==== Extract to read ====

‘Shatila Stories,’ ‘My Name is Adam’ Make €20K EBRD Lit-prize Longlist
Two books translated from Arabic — and one by Abdelfattah Kilito — made the second annual European Bank for Reconstruction and Development Literature Prize longlist:
The Arabic novels that made the 2019 EBRD Literature Prize’s ten-book longlist were: Elias Khoury’s My Name is Adam, translated by Humphrey Davies, and the collaborative novel Shatila Stories, translated by Nashwa Gowanlock. Kilito’s The Clash of Images, also on the EBRD longlist, was translated from French by Robyn Cresswell.
The €20,000 prize is split equally between author and translator. The prize aims, it says, to promote the literature of countries where the bank operates, which includes “countries from eastern Europe to the Baltic States, Central Asia, the Western Balkans and the southern and eastern Mediterranean.” To be eligible, translations must be published in the UK.
A three-book shortlist is set to be announced on Feb. 18. The two runners-up and their translators will also receive a prize of €1,000 each.
The other seven longlisted titles:
Lala by Jacek Dehnel, translated by Antonia Lloyd-Jones (One World)

==== Supplied entries ====

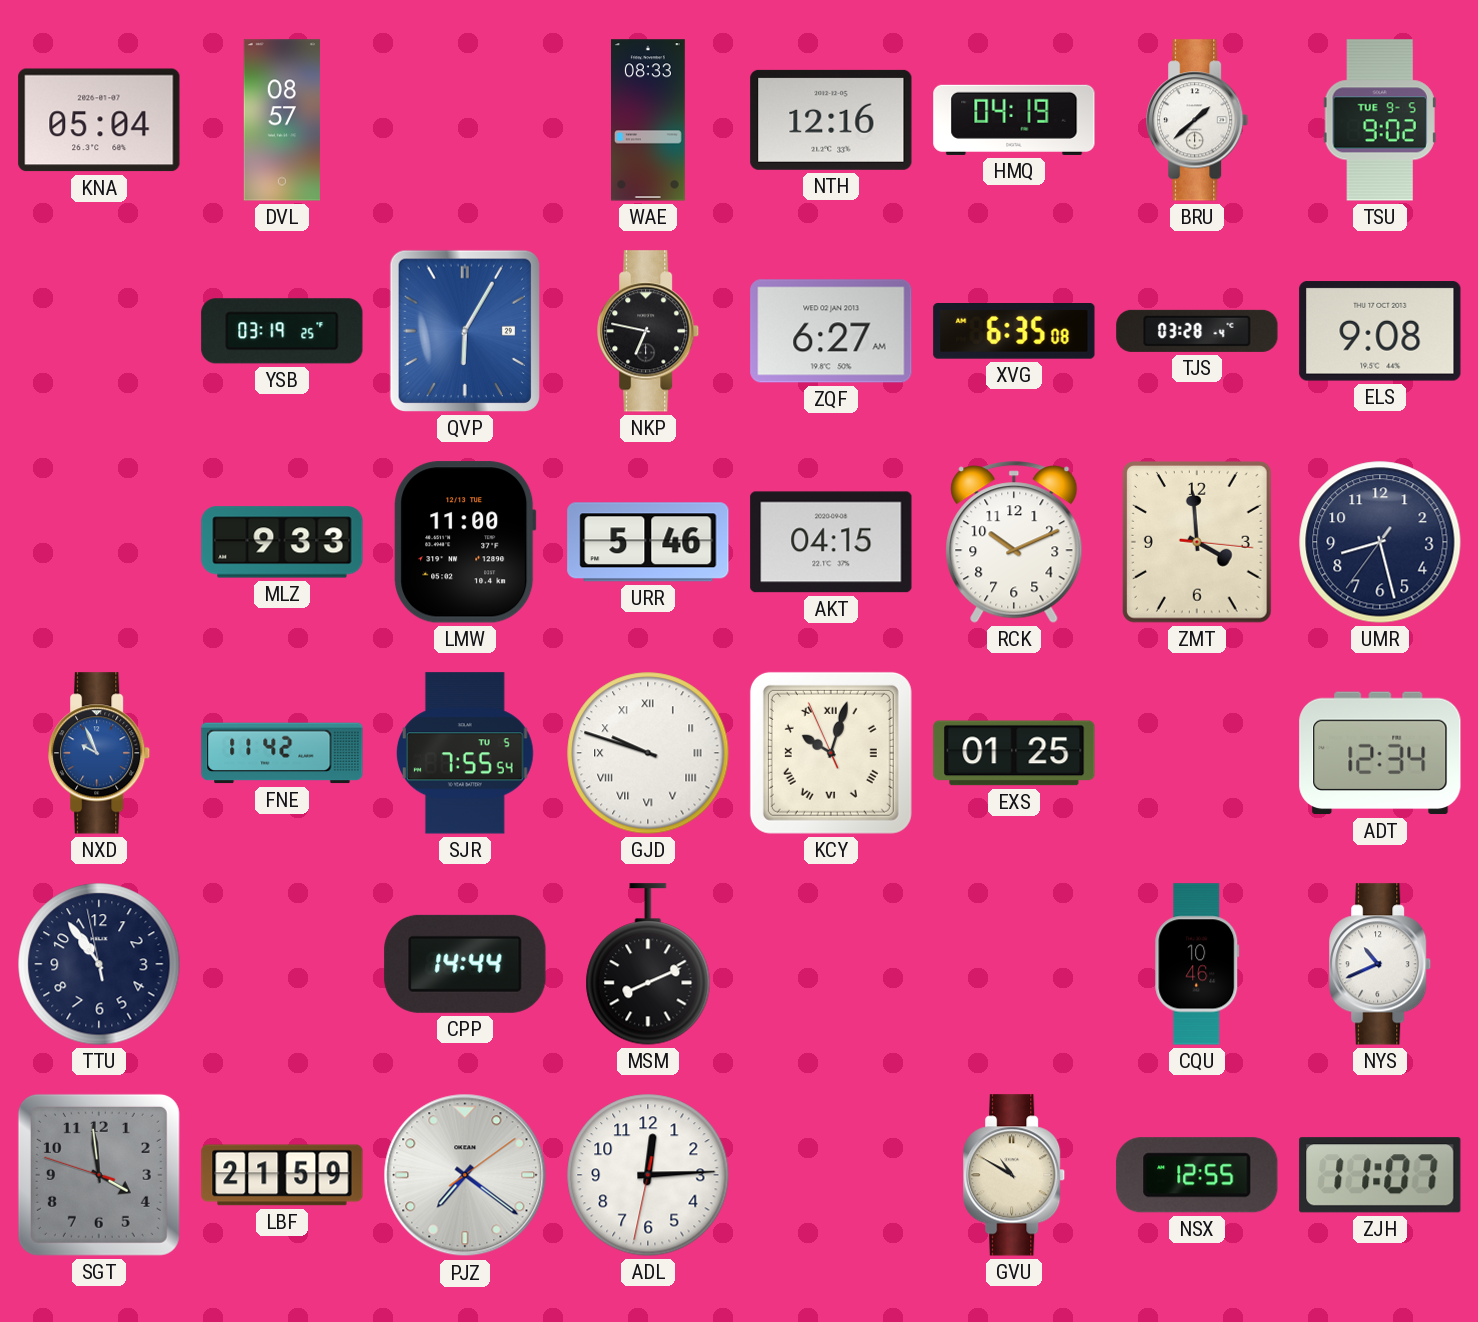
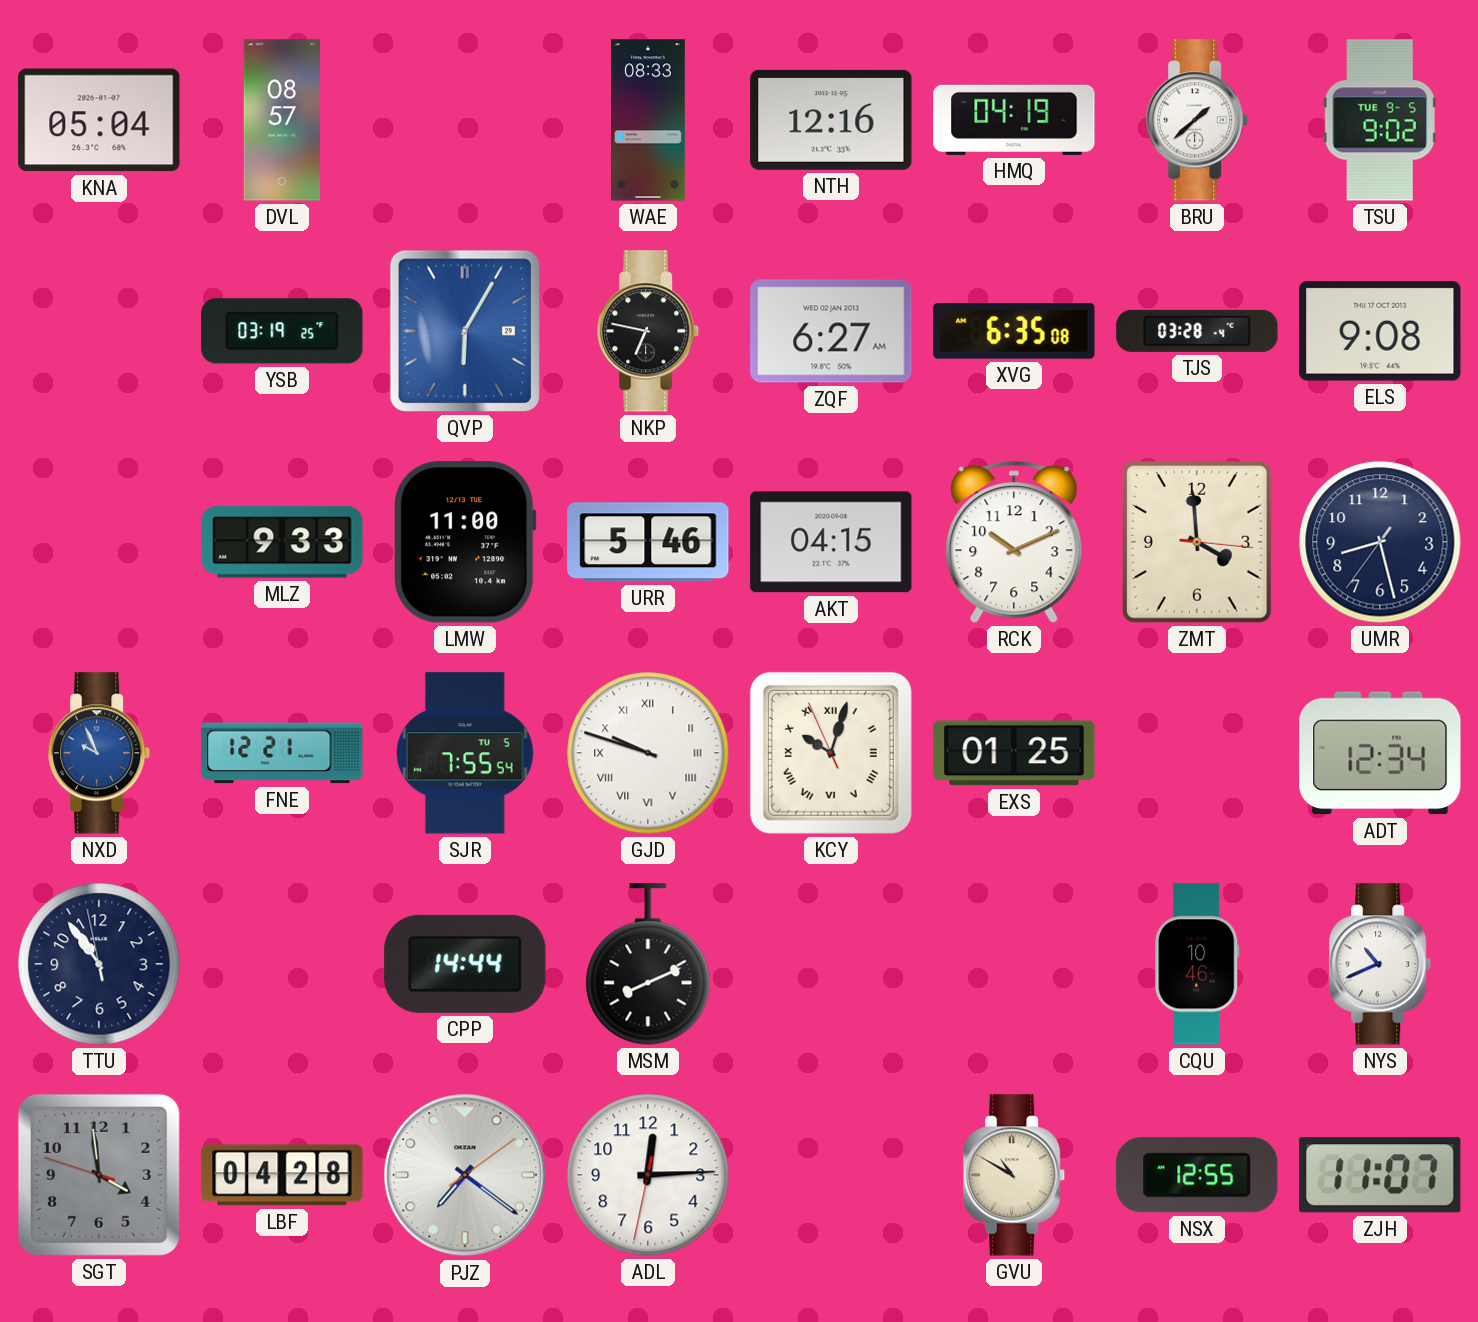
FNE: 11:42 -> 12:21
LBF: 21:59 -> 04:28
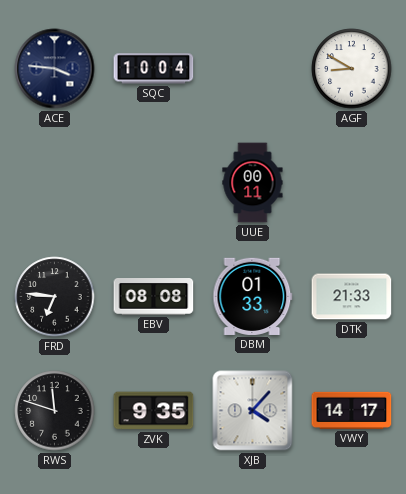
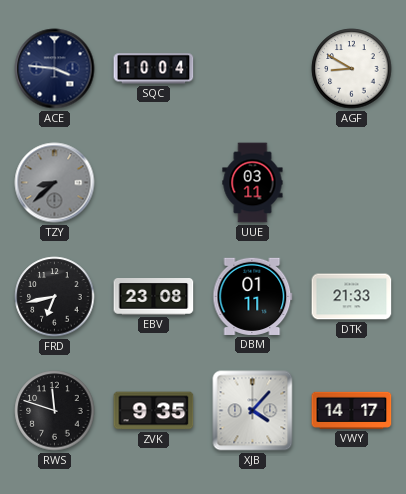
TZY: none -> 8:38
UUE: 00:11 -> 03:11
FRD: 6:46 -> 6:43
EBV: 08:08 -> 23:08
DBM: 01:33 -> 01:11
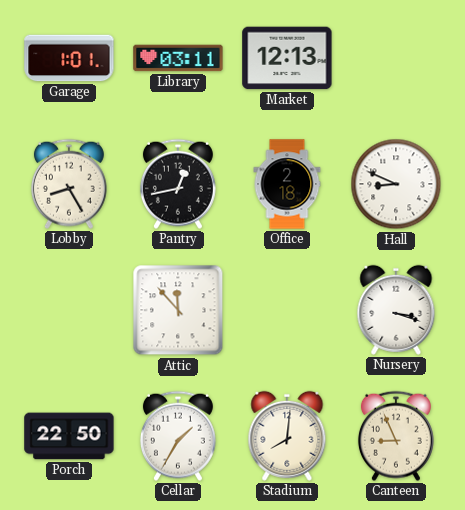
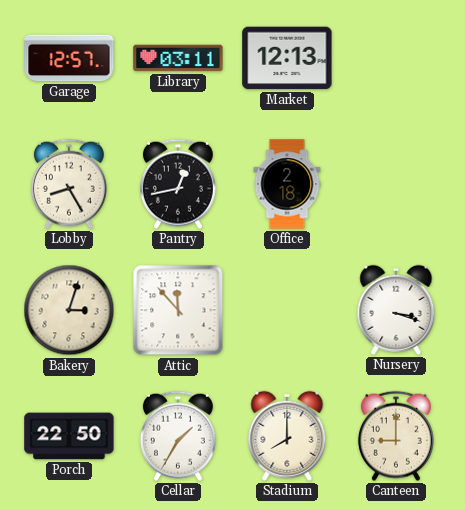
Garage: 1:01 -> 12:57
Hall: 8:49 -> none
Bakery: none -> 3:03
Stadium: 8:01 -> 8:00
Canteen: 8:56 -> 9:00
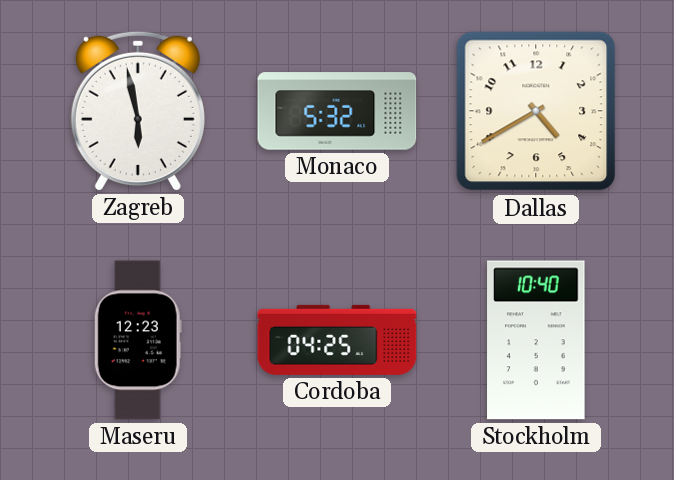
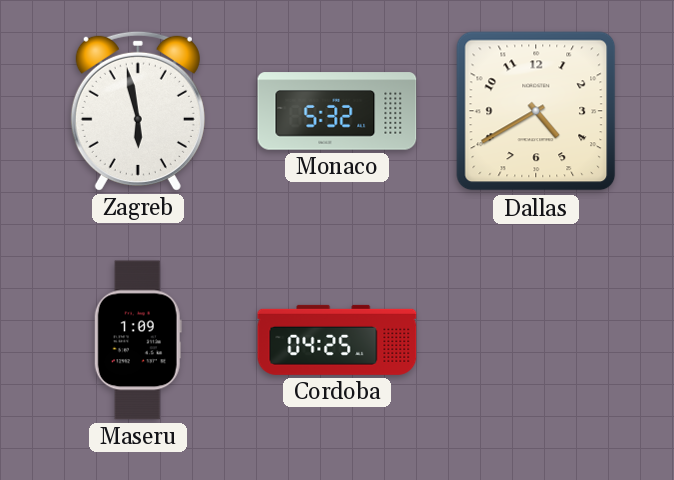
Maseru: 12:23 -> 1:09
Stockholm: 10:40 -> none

====

What to work on —
A. In the article on the EBRD Literature Prize longlist, how is the €20,000 prize divided?
B. Translate this sentence from the EBRD Literature Prize article into Spanish: "To be eligible, translations must be published in the UK."
C. Resume the article on the EBRD Literature Prize longlist from where it stops.
You can do this work without the records.

Answers to the problems —
A. It is split equally between the author and the translator.

B. Para ser elegibles, las traducciones deben publicarse en el Reino Unido.

C.
Soviet Milk by Nora Ikstena, translated by Margita Gaelitis (Peirene Press)
The Devil’s Dance by Hamid Ismailov, translated by Donald Rayfield (with John Farndon) (Tilted Axis Press)
The Peace Machine by Özgür Mumcu, translated by Mark David Wyers (Pushkin Press)
Drive Your Plow Over the Bones of the Dead by Olga Tokarczuk, translated by Antonia Lloyd-Jones (Fitzcarraldo Editions)
The Aviator by Eugene Vodolazkin, translated by Lisa C. Hayden (One World)
The Book of Whispers by Varujan Vosganian, translated by Alastair Ian Blyth (Yale University Press)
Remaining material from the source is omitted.